PROMPT »
Find every line in the records below that contains "chapter", and copy it.

Records contained in a dataset
┌──

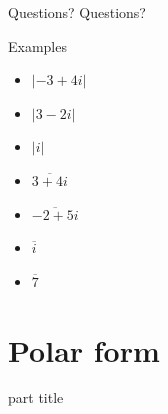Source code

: \documentclass{beamer}
\begin{document}
\begin{frame}{Questions?}
Questions?
\end{frame}

\begin{frame}{Examples}
\begin{example}
	\begin{itemize}
		\item $|-3+4i|$
		\item $|3-2i|$
		\item $|i|$
	\end{itemize}
\end{example}
\begin{example}
\begin{itemize}
\item $\overline{3+4i}$
\item $\overline{-2+5i}$
\item $\overline{i}$
\item $\overline{7}$
\end{itemize}
\end{example}
\end{frame}

\section{Polar form}

\begin{frame}
\begin{beamercolorbox}[sep=12pt,center]{part title}
\insertsection\par
\end{beamercolorbox}
\end{frame}
\end{document}

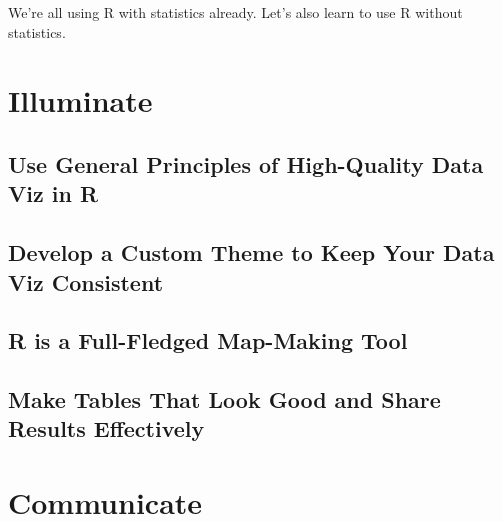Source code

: \documentclass[
]{book}
\begin{document}
We're all using R with statistics already. Let's also learn to use R without statistics.

\hypertarget{part-illuminate}{%
\part*{Illuminate}\label{part-illuminate}}

\hypertarget{use-general-principles-of-high-quality-data-viz-in-r}{%
\chapter*{Use General Principles of High-Quality Data Viz in R}\label{use-general-principles-of-high-quality-data-viz-in-r}}

\hypertarget{develop-a-custom-theme-to-keep-your-data-viz-consistent}{%
\chapter*{Develop a Custom Theme to Keep Your Data Viz Consistent}\label{develop-a-custom-theme-to-keep-your-data-viz-consistent}}

\hypertarget{r-is-a-full-fledged-map-making-tool}{%
\chapter*{R is a Full-Fledged Map-Making Tool}\label{r-is-a-full-fledged-map-making-tool}}

\hypertarget{make-tables-that-look-good-and-share-results-effectively}{%
\chapter*{Make Tables That Look Good and Share Results Effectively}\label{make-tables-that-look-good-and-share-results-effectively}}

\hypertarget{part-communicate}{%
\part*{Communicate}\label{part-communicate}}
\end{document}
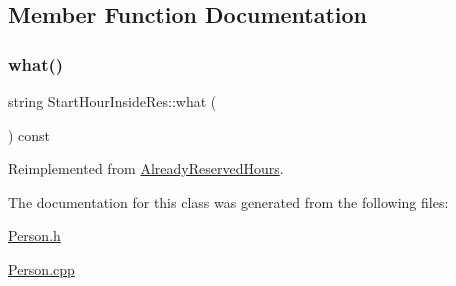 \subsection{Member Function Documentation}
\mbox{\label{class_start_hour_inside_res_a90b45cf2a2d4f0adcf7d9f650bee1574}} 
\subsubsection{\texorpdfstring{what()}{what()}}
{\footnotesize\ttfamily string Start\+Hour\+Inside\+Res\+::what (\begin{DoxyParamCaption}{ }\end{DoxyParamCaption}) const\hspace{0.3cm}{\ttfamily [virtual]}}



Reimplemented from \mbox{\hyperlink{class_already_reserved_hours_a69081ef7e75aa68b9aa5c75d02fe2194}{Already\+Reserved\+Hours}}.



The documentation for this class was generated from the following files\+:\begin{DoxyCompactItemize}
\item 
\mbox{\hyperlink{_person_8h}{Person.\+h}}\item 
\mbox{\hyperlink{_person_8cpp}{Person.\+cpp}}\end{DoxyCompactItemize}
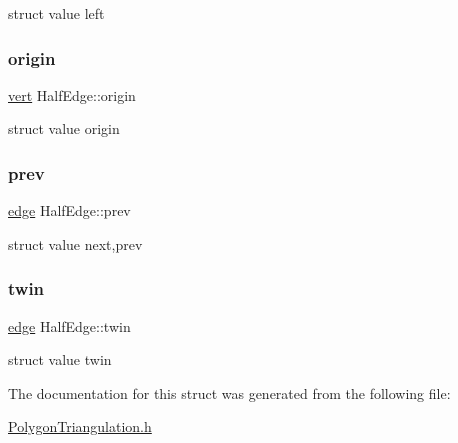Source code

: struct value left \mbox{\label{struct_half_edge_a94238a660669b2937f9e1347b4c17b85}} 
\subsubsection{\texorpdfstring{origin}{origin}}
{\footnotesize\ttfamily \hyperlink{_polygon_triangulation_8h_a15bccd83c1e570e4a0ff17c42152989b}{vert} Half\+Edge\+::origin}

struct value origin \mbox{\label{struct_half_edge_a6c8df0be25a4c700e1565fd9fa371b52}} 
\subsubsection{\texorpdfstring{prev}{prev}}
{\footnotesize\ttfamily \hyperlink{_polygon_triangulation_8h_a4ef43ff5c6d42dacbc8ffd9c8cfdc189}{edge} Half\+Edge\+::prev}

struct value next,prev \mbox{\label{struct_half_edge_a7480da05d333a051d4156584981bed78}} 
\subsubsection{\texorpdfstring{twin}{twin}}
{\footnotesize\ttfamily \hyperlink{_polygon_triangulation_8h_a4ef43ff5c6d42dacbc8ffd9c8cfdc189}{edge} Half\+Edge\+::twin}

struct value twin 

The documentation for this struct was generated from the following file\+:\begin{DoxyCompactItemize}
\item 
\hyperlink{_polygon_triangulation_8h}{Polygon\+Triangulation.\+h}\end{DoxyCompactItemize}
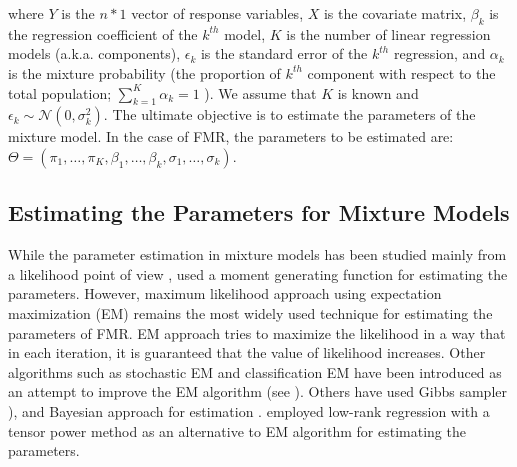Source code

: \documentclass[12pt]{article}
\begin{document}

\noindent 
where $Y$ is the $n*1$ vector of response variables, $X$ is the covariate matrix, $\beta_k$ is the regression coefficient of the $k^{th}$ model, $K$ is the number of linear regression models (a.k.a. components), $\epsilon_k$ is the standard error of the $k^{th}$ regression, and $\alpha_k$ is the mixture probability (the proportion of $k^{th}$ component with respect to the total population; $\sum_{k=1}^{K} \alpha_k=1$ ). We assume that $K$ is known and $\epsilon_k \sim \mathcal{N}(0,\sigma_k^2)$. The ultimate objective is to estimate the parameters of the mixture model. In the case of FMR, the parameters to be estimated are: $\Theta = (\pi_1, \dots , \pi_K, \beta_1, \dots, \beta_k, \sigma_1, \dots, \sigma_k)$.

\subsection{Estimating the Parameters for Mixture Models}
While the parameter estimation in mixture models has been studied mainly from a likelihood point of view \citep{de1989mixtures}, \citep{quandt1978estimating} used a moment generating function for estimating the parameters. However, maximum likelihood approach using expectation maximization (EM) \citep{dempster1977maximum} remains the most widely used technique for estimating the parameters of FMR. EM approach tries to maximize the likelihood in a way that in each iteration, it is guaranteed that the value of likelihood increases. 
Other algorithms such as stochastic EM \citep{celeux1985sem} and classification EM \citep{celeux1992classification} have been introduced as an attempt to improve the EM algorithm (see \citep{faria2010fitting}). Others have used Gibbs sampler \citep{diebolt1994estimation}), and Bayesian approach for estimation \citep{hurn2003estimating}. \citep{chaganty2013spectral} employed low-rank regression with a tensor power method as an alternative to EM algorithm for estimating the parameters. 
\end{document}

└──

RESPONSE TO THIS TASK »
\chapter*{Use General Principles of High-Quality Data Viz in R}\label{use-general-principles-of-high-quality-data-viz-in-r}}
\chapter*{Develop a Custom Theme to Keep Your Data Viz Consistent}\label{develop-a-custom-theme-to-keep-your-data-viz-consistent}}
\chapter*{R is a Full-Fledged Map-Making Tool}\label{r-is-a-full-fledged-map-making-tool}}
\chapter*{Make Tables That Look Good and Share Results Effectively}\label{make-tables-that-look-good-and-share-results-effectively}}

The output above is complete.